Finora l'Iran era stato invitato solo come osservatore ai lavori della SCO, una organizzazione asiatica che raggruppa Russia, Cina, ed alcuni paesi centro-asiatici tra cui Kazakistan ed Uzbekistan, e che mira ad una più intensa cooperazione economica e militare tra i partecipanti. L'ingresso a pieno titolo dell'Iran (mentre altre potenze regionali come India e Pakistan restano con lo status di osservatori) significherebbe la creazione di un blocco asiatico significativo per il supporto militare (tra Russia e Cina si sono già avute, nel recente passato, imponenti esercitazioni comuni) ma soprattutto di straordinaria importanza nel contesto economico attuale, soprattutto per il mercato energetico. La SCO vedrebbe insieme, infatti, sia i più importanti detentori di riserve di gas e petrolio a livello mondiale (Russia, Iran, Kazakistan) sia la Cina, destinata a diventare il più importante cliente energetico. Non sfugge che la SCO avrebbe con l'Iran il proprio baricentro sul bacino del Mar Caspio, considerato il nuovo eldorado energetico che potrebbe rivaleggiare, ed anzi soppiantare, il tradizionale fulcro mediorientale arabico.

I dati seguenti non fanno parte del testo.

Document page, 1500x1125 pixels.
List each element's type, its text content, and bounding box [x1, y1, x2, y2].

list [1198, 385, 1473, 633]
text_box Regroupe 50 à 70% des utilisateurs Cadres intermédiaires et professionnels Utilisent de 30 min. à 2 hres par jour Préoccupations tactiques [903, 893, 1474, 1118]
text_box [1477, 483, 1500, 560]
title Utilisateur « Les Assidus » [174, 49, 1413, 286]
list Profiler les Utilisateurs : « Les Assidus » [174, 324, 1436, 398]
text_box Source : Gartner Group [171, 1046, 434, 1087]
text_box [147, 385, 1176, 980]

Del resto nemmeno i rapporti tra Russia e Iran sono mai stati lineari, anzi piuttosto segnati da diffidenza pur nella reciproca attenzione. Storicamente l'area persiana è stata usata dall'imperialismo anglosassone per contenere e intaccare da sud il potere russo. In epoca recente è stato un alternarsi di tentazioni di partnership quanto di misurarsi come concorrenti, in entrambi i casi nell'ambito energetico essendo i due paesi i maggiori detentori di riserve di gas al mondo.

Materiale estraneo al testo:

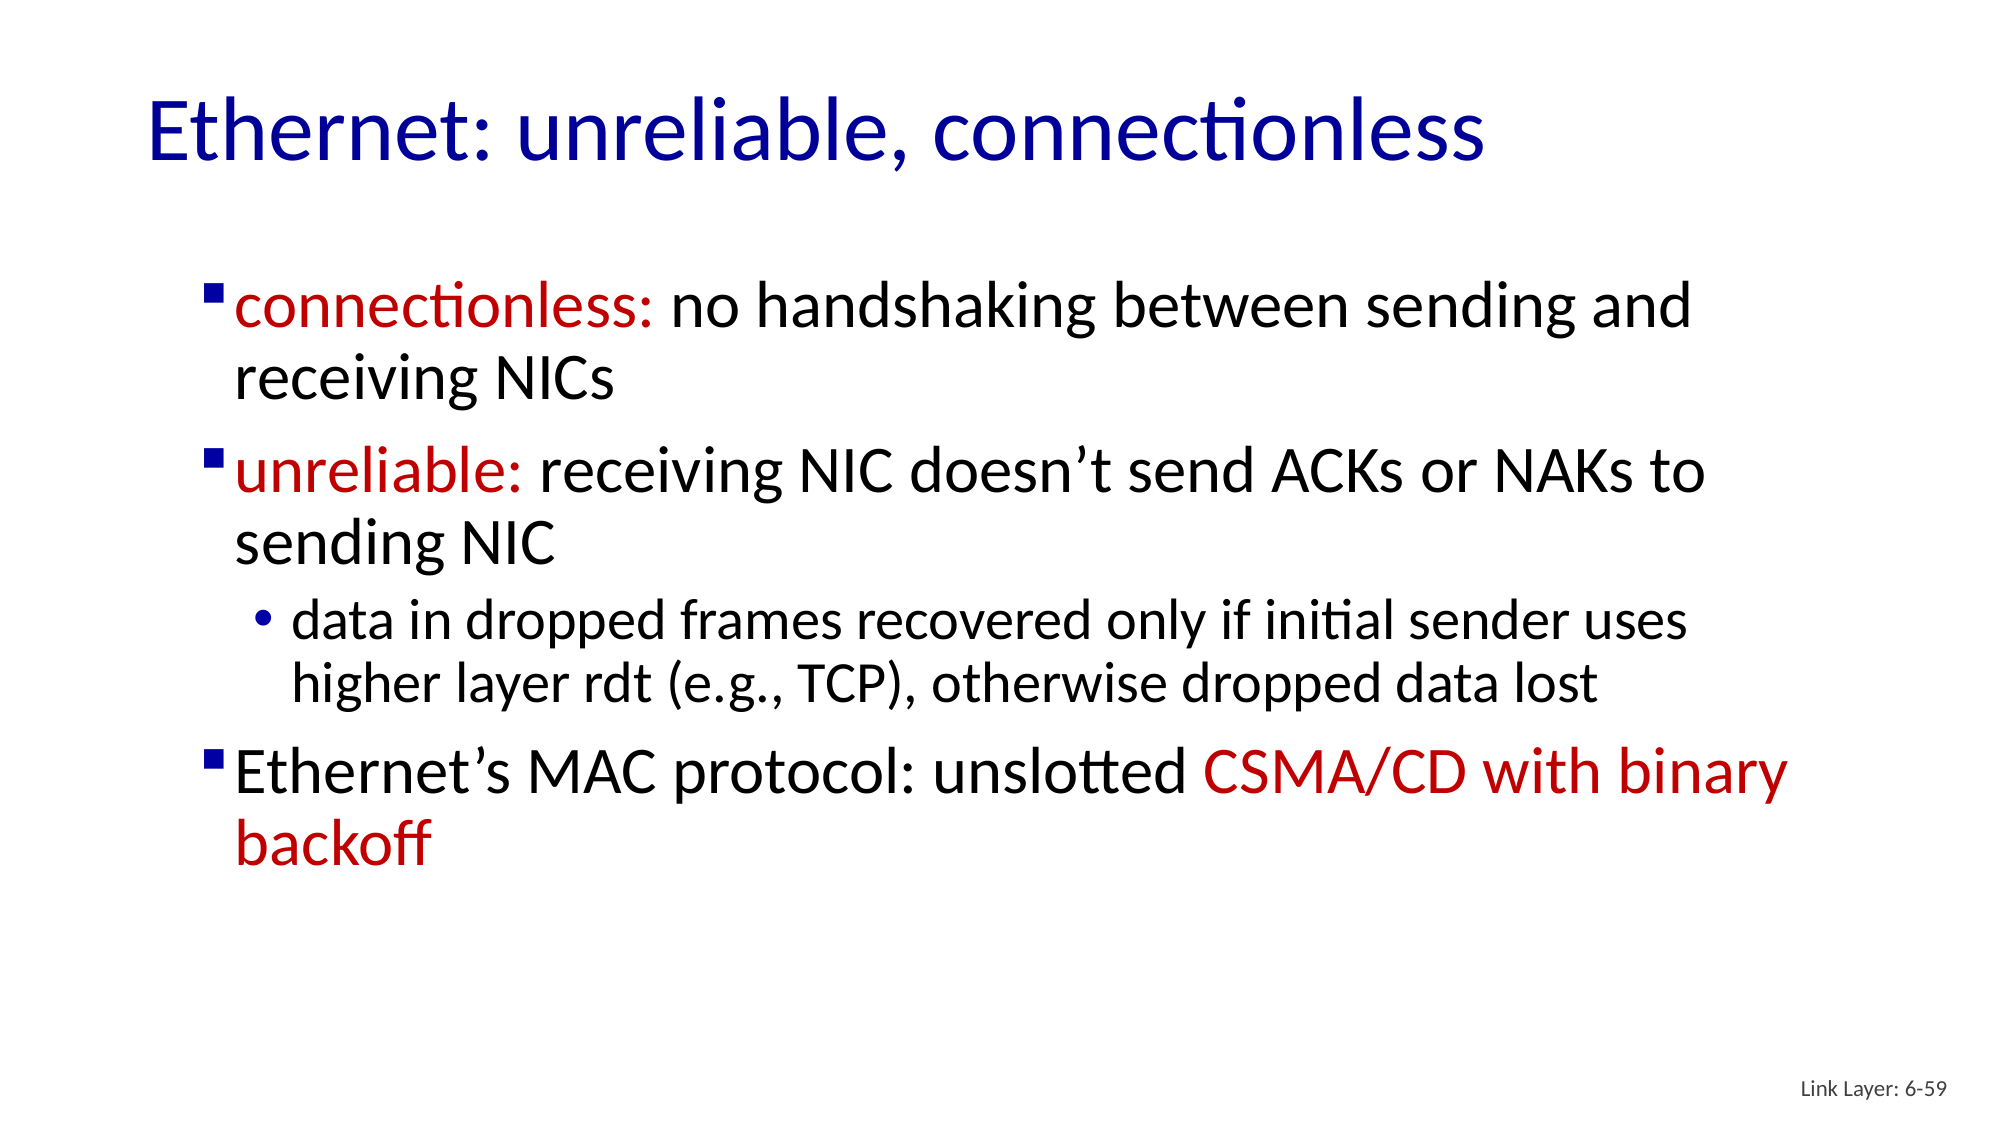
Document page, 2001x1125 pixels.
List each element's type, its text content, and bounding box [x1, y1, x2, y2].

title Ethernet: unreliable, connectionless [131, 57, 1857, 205]
text_box connectionless: no handshaking between sending and receiving NICs unreliable: receiving NIC doesn’t send ACKs or NAKs to sending NIC data in dropped frames recovered only if initial sender uses higher layer rdt (e.g., TCP), otherwise dropped data lost Ethernet’s MAC protocol: unslotted CSMA/CD with binary backoff [162, 262, 1842, 1025]
slide_number Link Layer: 6-59 [1512, 1056, 1963, 1117]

Non a caso la Russia, pur con atteggiamento guardingo e bilanciato, ha in questi anni sempre finito per votare, in seno al Consiglio di Sicurezza dell'Onu, le risoluzioni tendenti a imporre sanzioni all'Iran. E più volte ha proposto agli iraniani di trasferire il loro programma nucleare in territorio russo, così da farsene garante di fronte alla comunità internazionale, e al tempo stesso ottenendo il grande vantaggio strategico di avere la mano sulla chiave di accesso all'atomo da parte di Teheran, che da parte sua ha sempre rifiutato l'offerta.
Pertanto non necessariamente la Russia potrebbe vedere con ostilità un ridimensionamento del vicino Iran, ma al contempo teme che un suo smembramento politico o addirittura territoriale potrebbe fare da vettore a forze interessate a destabilizzare le Repubbliche centro-asiatiche che già fecero parte dell'Unione sovietica.
La situazione rimane dunque perfettamente fluida con tantissime variabili in gioco. Non da ultima la crisi economica globale che potrebbe avere un ruolo decisivo per la partita che può decidere il prossimo futuro del pianeta: pace o guerra in Medio Oriente?